Doch die Befreiung gilt nur unter strengen Voraussetzungen: Der Auftrag muss von einer offiziell anerkannten „amtlichen Beschaffungsstelle“ erteilt werden, und die Leistungen müssen für den Gebrauch durch die Truppe oder ihr ziviles Gefolge bestimmt sein. Direktverkäufe an einzelne Soldaten ohne Auftrag einer Beschaffungsstelle sind grundsätzlich nicht begünstigt.
Diese Schritte sind jetzt notwendig
Betroffene Unternehmen sollten umgehend handeln. Der erste Schritt ist die Überprüfung, ob alle NATO-Geschäftspartner auf der neuen Liste verzeichnet sind. Diese Prüfung betrifft insbesondere Buchhaltung und Vertrieb.
Zentral ist zudem der korrekte Nachweis der Steuerbefreiung. Dieser erfolgt durch einen ordnungsgemäß ausgefüllten Abwicklungsschein, den die Beschaffungsstelle ausstellt. Rechnungen müssen einen klaren Hinweis auf die Steuerbefreiung enthalten. Interne Kontrollmechanismen und Arbeitsanweisungen sollten jetzt angepasst werden.

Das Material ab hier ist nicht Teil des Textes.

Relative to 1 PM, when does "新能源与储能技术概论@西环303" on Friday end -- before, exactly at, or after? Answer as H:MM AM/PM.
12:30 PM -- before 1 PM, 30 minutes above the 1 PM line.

Routine mit erheblichem Risikopotenzial
Die jährliche Aktualisierung mag wie administrative Routine wirken – ihre Tragweite ist jedoch beträchtlich. Für die Finanzverwaltung schafft die Liste Transparenz bei der Anwendung völkerrechtlicher Abkommen. Für Unternehmen bietet sie zwar Rechtssicherheit, birgt bei Nichtbeachtung aber erhebliche finanzielle Risiken.

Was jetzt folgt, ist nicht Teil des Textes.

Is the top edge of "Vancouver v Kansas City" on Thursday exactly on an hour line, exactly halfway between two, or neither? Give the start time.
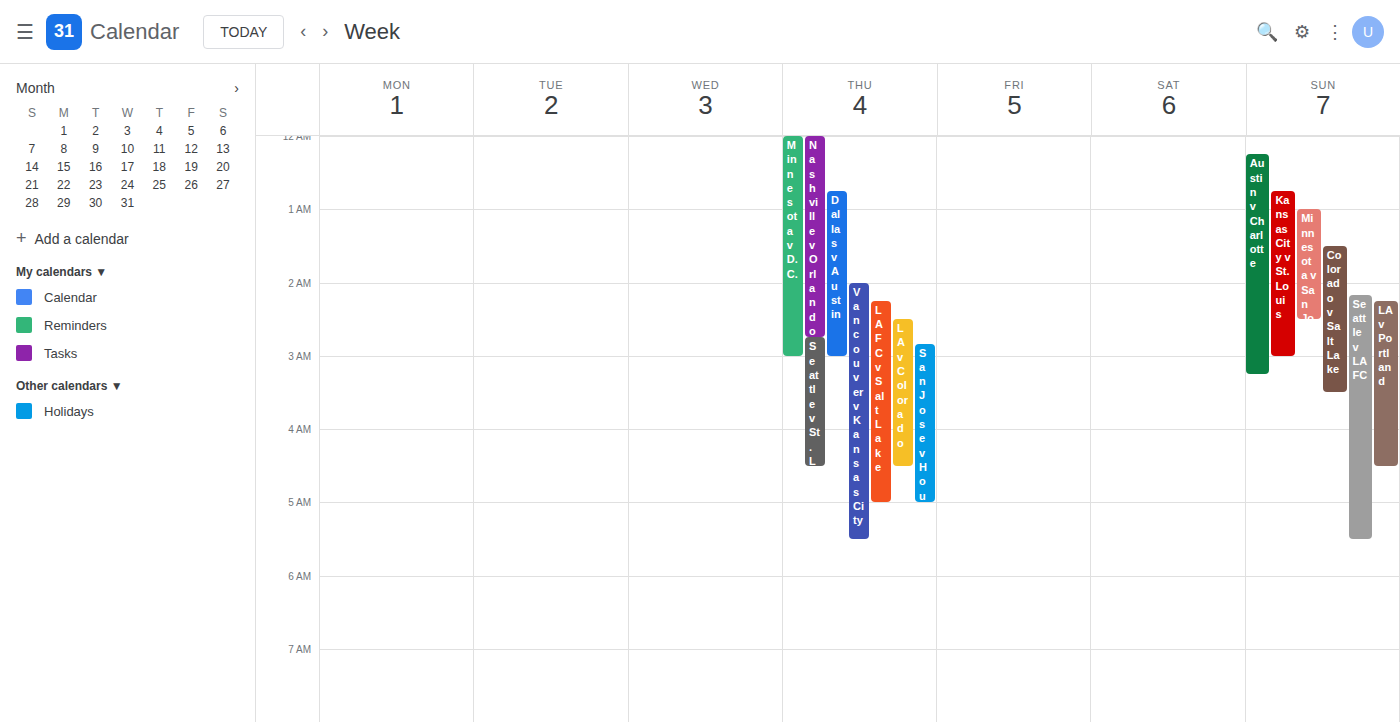
2:00 AM -- exactly on the 2 AM line.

„Ein Unternehmen, das fälschlicherweise eine Umsatzsteuerbefreiung gewährt, bleibt auf der Steuerschuld sitzen“, warnt eine auf Militärlieferungen spezialisierte Steuerberaterin aus Bonn. Die proaktive Anpassung sei der einzige Weg zum risikofreien Geschäft mit NATO-Partnern.

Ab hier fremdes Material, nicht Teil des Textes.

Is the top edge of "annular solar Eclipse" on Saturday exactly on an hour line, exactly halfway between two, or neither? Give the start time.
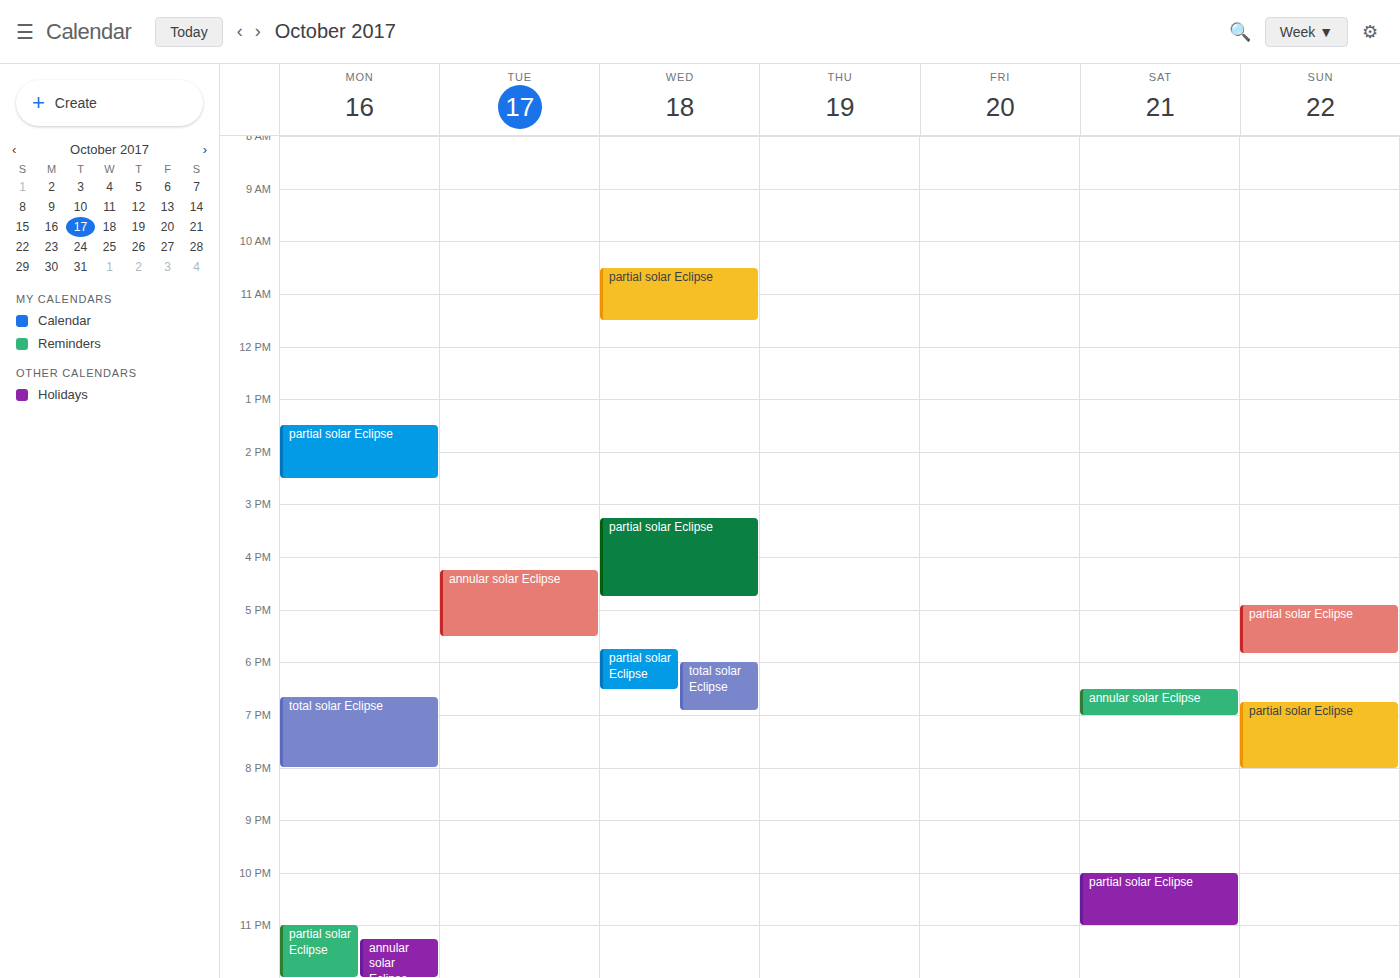
6:30 PM -- halfway between the 6 PM and 7 PM lines.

Jährlicher Prüfprozess empfohlen
Experten raten betroffenen Unternehmen, einen festen jährlichen Prüfprozess zu etablieren. Dieser sollte die Beschaffung der neuen Liste, den Abgleich mit Kundendaten und die interne Kommunikation von Änderungen umfassen.
Besonderes Augenmerk gilt der Dokumentation: Abwicklungsscheine und alle relevanten Auftragsunterlagen müssen sorgfältig aufbewahrt werden. Bei Unsicherheiten sollte frühzeitig steuerlicher Rat eingeholt werden. Denn eines ist klar: Das Finanzministerium wird auch in den kommenden Jahren zu Jahresbeginn eine aktualisierte Liste veröffentlichen.